First Identification of an ST11-KL64 Hypervirulent Klebsiella pneumoniae Strain Coproducing KPC-2 and NDM-1 with an OmpK36 GD Mutation

Jiaoli Chen¹Cheng Wang¹Lingbin Wu^1,2Ziling Lan^2,3Mei Li³Jianfen Xu¹Xiaolei Hu^1*Jiansheng Huang^1*

• ¹Department of Clinical Laboratory, the Fifth Affiliated Hospital of Wenzhou Medical University, Lishui, China
• ²Department of Clinical Laboratory, Lishui Second People's Hospital Affiliated to Wenzhou Medical University, Lishui, China
• ³Department of the School of Medical Technology and Information Engineering, Zhejiang Chinese Medical University, Hangzhou, China

The convergence of hypervirulence and carbapenem resistance in Klebsiella pneumoniae represents a critical clinical threat.
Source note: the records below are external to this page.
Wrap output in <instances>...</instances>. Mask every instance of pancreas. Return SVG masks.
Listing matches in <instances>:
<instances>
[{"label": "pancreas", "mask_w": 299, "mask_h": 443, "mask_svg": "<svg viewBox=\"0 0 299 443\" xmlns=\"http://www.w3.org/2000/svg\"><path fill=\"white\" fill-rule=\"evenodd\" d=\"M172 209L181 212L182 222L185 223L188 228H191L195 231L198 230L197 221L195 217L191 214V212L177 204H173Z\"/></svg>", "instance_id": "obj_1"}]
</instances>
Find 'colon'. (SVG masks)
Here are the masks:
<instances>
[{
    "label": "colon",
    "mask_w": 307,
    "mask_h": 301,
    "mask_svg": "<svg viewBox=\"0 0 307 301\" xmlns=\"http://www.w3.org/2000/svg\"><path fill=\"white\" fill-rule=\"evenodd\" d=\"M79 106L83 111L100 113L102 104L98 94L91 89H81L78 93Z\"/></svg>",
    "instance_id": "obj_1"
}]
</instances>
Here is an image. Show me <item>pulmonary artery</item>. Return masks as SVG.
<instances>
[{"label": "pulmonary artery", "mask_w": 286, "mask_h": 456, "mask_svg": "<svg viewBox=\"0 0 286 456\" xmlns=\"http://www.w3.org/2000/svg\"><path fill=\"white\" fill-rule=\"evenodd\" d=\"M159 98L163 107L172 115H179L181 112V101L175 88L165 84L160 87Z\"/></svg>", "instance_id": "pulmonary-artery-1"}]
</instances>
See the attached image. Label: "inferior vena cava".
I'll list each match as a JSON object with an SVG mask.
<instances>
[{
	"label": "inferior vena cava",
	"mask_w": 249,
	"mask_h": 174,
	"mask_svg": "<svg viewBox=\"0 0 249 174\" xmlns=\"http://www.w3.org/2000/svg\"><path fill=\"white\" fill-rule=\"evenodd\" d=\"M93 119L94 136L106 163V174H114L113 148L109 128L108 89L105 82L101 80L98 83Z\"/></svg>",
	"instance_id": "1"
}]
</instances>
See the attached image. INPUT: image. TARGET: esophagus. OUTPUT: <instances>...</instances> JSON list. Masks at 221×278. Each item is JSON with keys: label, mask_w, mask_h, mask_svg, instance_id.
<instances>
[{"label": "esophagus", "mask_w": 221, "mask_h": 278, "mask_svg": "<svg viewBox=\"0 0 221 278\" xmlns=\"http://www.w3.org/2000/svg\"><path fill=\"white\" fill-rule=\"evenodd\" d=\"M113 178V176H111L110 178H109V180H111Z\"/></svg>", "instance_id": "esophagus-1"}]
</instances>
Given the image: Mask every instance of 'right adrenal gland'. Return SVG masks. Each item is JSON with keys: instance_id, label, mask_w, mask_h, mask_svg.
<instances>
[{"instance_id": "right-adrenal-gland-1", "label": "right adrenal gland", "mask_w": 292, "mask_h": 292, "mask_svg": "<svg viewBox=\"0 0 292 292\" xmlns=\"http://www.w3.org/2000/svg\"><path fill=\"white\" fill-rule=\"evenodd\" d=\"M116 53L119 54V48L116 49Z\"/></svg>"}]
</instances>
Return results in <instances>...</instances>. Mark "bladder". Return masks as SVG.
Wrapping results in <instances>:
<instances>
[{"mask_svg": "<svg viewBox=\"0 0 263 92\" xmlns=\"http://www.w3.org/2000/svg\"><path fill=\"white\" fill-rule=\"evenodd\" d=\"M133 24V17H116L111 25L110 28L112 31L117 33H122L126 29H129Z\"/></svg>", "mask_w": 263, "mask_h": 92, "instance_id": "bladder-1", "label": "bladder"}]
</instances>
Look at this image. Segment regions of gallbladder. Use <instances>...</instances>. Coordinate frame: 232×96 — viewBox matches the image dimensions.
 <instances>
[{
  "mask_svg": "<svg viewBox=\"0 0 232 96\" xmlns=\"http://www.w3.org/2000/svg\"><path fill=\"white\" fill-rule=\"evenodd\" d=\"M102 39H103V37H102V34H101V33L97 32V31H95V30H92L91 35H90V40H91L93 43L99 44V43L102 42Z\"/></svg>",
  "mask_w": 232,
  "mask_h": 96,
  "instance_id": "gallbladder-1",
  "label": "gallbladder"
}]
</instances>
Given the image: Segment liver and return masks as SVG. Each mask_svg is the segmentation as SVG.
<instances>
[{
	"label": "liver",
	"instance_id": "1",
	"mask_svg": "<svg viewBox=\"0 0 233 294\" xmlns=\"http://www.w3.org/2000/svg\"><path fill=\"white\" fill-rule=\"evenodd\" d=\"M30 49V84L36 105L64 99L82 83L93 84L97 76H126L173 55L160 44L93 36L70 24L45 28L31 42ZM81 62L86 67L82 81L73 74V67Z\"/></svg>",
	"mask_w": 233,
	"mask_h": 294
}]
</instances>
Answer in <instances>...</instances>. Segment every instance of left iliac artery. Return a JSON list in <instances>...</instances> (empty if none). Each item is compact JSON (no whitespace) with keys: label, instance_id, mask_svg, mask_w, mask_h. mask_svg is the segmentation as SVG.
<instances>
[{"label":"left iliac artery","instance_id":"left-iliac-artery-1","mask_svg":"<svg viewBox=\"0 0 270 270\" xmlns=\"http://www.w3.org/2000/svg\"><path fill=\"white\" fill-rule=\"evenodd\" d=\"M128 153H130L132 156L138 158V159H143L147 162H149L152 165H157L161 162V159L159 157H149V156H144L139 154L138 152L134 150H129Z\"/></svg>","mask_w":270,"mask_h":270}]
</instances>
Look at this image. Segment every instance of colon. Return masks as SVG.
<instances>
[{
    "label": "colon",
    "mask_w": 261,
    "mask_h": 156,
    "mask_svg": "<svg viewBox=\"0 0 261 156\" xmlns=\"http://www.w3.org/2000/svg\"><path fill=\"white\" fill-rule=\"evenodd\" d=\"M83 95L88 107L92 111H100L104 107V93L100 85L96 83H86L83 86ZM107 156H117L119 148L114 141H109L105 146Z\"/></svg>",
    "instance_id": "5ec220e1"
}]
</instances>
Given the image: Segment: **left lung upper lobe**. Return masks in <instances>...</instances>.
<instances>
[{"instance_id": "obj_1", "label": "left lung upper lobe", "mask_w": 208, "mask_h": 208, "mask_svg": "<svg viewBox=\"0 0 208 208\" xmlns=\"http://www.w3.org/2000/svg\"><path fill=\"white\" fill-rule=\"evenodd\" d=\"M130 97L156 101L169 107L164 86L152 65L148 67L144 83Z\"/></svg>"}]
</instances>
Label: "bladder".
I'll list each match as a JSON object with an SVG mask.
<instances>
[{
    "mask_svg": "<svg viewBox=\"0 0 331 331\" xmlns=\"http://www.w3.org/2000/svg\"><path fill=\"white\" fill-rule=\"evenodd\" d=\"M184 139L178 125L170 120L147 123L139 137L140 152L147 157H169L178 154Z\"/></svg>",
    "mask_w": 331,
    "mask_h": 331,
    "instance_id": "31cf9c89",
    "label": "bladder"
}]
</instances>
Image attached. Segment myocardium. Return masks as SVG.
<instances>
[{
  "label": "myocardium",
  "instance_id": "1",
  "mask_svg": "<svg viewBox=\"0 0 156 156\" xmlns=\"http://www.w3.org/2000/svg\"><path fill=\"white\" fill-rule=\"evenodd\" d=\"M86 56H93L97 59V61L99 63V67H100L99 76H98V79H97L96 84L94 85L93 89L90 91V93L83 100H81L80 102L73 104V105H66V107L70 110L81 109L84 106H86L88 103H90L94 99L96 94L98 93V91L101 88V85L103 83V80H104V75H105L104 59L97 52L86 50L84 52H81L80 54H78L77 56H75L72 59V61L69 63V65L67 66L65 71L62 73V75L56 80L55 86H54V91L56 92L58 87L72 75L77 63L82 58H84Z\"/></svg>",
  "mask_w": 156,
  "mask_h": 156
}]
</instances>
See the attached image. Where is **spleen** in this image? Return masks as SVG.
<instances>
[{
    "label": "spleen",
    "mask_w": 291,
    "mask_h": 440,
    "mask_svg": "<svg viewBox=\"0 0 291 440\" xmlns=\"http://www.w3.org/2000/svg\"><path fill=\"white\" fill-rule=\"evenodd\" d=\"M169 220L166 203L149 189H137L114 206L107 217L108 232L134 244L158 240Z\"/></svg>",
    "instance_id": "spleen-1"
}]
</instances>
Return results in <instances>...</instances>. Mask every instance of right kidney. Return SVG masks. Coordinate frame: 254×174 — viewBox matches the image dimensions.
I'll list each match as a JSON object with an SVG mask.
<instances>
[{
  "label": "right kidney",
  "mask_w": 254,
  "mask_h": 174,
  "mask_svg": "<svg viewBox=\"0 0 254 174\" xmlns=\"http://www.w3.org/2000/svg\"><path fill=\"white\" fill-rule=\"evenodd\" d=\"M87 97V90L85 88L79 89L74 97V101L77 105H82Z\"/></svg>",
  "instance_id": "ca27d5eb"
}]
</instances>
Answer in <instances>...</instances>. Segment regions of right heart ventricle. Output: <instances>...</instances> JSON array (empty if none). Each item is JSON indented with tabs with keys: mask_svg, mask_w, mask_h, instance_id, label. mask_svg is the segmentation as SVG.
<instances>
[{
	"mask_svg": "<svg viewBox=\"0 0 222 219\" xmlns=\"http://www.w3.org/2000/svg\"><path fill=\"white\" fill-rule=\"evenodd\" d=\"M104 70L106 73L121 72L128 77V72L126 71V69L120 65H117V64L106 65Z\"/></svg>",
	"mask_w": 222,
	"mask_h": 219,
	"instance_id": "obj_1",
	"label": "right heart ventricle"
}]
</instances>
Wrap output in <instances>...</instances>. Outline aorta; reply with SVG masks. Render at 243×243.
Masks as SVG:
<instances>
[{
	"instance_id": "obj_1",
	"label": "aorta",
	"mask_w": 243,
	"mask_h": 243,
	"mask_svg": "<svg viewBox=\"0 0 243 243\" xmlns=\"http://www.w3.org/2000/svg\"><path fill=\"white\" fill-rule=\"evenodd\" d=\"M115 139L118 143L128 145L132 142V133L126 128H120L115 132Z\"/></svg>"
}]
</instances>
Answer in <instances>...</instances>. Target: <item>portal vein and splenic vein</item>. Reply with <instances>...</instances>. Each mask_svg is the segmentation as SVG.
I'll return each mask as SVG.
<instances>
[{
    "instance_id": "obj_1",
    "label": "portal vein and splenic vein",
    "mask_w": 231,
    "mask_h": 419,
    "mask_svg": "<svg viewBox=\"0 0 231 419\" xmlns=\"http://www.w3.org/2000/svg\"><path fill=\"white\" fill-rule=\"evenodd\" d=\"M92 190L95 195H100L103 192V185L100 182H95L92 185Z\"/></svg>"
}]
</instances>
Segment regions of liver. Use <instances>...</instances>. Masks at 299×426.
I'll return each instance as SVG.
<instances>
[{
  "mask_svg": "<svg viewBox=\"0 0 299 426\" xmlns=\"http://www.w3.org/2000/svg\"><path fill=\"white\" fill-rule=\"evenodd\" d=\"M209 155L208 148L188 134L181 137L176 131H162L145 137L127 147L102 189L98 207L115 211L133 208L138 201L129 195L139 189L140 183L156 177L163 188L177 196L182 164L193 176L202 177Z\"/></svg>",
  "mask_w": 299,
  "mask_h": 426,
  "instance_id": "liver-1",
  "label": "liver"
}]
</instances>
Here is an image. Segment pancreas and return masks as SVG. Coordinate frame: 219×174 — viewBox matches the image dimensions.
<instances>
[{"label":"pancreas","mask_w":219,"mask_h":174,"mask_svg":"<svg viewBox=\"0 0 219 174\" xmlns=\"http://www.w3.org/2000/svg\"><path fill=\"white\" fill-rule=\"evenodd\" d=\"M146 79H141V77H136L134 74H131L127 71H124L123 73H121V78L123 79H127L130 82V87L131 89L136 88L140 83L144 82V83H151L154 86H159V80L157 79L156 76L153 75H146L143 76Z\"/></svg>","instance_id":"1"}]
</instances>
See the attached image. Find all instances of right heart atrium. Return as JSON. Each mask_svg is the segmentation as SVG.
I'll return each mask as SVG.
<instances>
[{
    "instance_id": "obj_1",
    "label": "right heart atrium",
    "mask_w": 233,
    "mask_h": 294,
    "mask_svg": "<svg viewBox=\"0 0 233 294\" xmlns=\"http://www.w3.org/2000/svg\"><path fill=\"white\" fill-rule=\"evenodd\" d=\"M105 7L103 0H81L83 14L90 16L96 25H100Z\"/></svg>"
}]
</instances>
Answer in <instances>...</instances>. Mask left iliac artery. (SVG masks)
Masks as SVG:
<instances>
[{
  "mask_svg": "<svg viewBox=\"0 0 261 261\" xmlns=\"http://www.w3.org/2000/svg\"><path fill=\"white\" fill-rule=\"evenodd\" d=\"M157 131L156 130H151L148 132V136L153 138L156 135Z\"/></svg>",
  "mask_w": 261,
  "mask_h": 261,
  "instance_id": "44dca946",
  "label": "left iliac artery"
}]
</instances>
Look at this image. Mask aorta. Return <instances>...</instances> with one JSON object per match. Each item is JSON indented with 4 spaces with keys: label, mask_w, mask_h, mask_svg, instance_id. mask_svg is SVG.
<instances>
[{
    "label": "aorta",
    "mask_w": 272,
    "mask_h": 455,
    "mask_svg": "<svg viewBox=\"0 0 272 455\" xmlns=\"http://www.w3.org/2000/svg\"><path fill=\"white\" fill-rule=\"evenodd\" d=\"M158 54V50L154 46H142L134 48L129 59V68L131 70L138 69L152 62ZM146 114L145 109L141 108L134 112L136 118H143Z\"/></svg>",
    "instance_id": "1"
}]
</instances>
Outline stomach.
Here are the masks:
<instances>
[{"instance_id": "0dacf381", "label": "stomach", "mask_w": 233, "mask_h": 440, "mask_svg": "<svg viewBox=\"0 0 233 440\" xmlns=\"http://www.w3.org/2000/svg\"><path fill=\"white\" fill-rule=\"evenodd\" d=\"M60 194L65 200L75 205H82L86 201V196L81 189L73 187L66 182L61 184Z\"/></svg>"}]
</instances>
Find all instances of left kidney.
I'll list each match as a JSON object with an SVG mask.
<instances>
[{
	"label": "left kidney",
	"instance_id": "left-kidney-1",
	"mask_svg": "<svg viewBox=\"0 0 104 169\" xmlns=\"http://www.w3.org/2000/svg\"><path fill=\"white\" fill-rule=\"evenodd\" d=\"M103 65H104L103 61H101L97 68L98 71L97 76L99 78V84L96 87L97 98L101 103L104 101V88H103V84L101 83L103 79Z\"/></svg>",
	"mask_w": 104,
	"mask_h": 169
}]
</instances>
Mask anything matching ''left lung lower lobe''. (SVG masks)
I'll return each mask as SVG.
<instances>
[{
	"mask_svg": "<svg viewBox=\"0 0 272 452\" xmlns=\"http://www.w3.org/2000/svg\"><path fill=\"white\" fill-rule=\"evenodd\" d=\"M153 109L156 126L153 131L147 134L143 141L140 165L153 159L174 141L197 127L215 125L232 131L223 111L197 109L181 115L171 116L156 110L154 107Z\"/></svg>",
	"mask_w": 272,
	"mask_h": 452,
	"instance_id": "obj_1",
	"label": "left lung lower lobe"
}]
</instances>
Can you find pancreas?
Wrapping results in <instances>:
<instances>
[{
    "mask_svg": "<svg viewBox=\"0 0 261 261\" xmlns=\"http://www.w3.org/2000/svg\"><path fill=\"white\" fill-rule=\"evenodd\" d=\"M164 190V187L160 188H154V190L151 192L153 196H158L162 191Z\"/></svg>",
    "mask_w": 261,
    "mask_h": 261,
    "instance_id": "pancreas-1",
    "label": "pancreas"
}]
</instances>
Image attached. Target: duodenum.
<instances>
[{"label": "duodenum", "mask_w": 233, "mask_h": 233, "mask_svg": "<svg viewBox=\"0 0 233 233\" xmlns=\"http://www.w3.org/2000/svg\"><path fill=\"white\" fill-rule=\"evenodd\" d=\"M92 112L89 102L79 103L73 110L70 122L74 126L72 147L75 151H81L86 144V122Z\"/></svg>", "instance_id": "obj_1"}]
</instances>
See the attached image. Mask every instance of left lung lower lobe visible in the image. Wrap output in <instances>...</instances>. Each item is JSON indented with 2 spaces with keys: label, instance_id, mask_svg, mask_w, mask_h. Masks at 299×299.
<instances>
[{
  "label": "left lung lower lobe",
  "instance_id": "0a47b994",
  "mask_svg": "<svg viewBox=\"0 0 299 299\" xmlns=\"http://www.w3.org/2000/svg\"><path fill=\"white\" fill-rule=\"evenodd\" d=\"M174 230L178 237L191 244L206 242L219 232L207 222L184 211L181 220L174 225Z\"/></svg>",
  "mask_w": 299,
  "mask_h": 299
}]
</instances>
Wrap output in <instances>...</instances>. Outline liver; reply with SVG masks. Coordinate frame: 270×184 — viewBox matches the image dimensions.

We characterized 27 NDM-producing K. pneumoniae isolates from a tertiary hospital in Lishui, China, between 2017 and 2023 and detected high clonal diversity across 19 sequence types. Among the isolates, we chose an ST11 strain, CRKP26, carrying blaKPC-2 and blaNDM-1, for further investigation. Whole-genome sequencing (WGS) revealed that blaKPC-2 and blaNDM-1 were located on separate plasmids and that insertion of glycine – aspartate (GD) at positions 137–138 was identified in the ompK36 gene. CRKP26 exhibited extensive drug resistance, with resistance to ceftazidime, cefepime, aztreonam, piperacillin-tazobactam, and amikacin and high-level carbapenem resistance, with MICs of 64 μg/mL for imipenem and 256 μg/mL for meropenem. This strain was susceptible only to polymyxin B and tigecycline. WGS further identified CRKP26 as capsular serotype KL64 and confirmed the presence of core virulence determinants, including the aerobactin operon (iucABCD-iutA), on an IncFIB virulence plasmid. Strain CRKP26 was defined as hypervirulent (LD50≤1×106 CFU), despite showing slightly attenuated lethality compared to the classic hypervirulent strain NTUH-K2044. Furthermore, the survival rate of CRKP26 was 93.2% in serum killing assays and 90.7% in neutrophil killing assays, comparable to that of the hypervirulent control NTUH-K2044. To our knowledge, this is the first report of a hypervirulent ST11-KL64 K. pneumoniae strain carrying both blaKPC-2 and blaNDM-1 with an OmpK36 GD mutation. This convergence of plasmid-mediated resistance, chromosomal mutation, and hypervirulence in a high-risk clone highlights an urgent threat requiring increased genomic surveillance.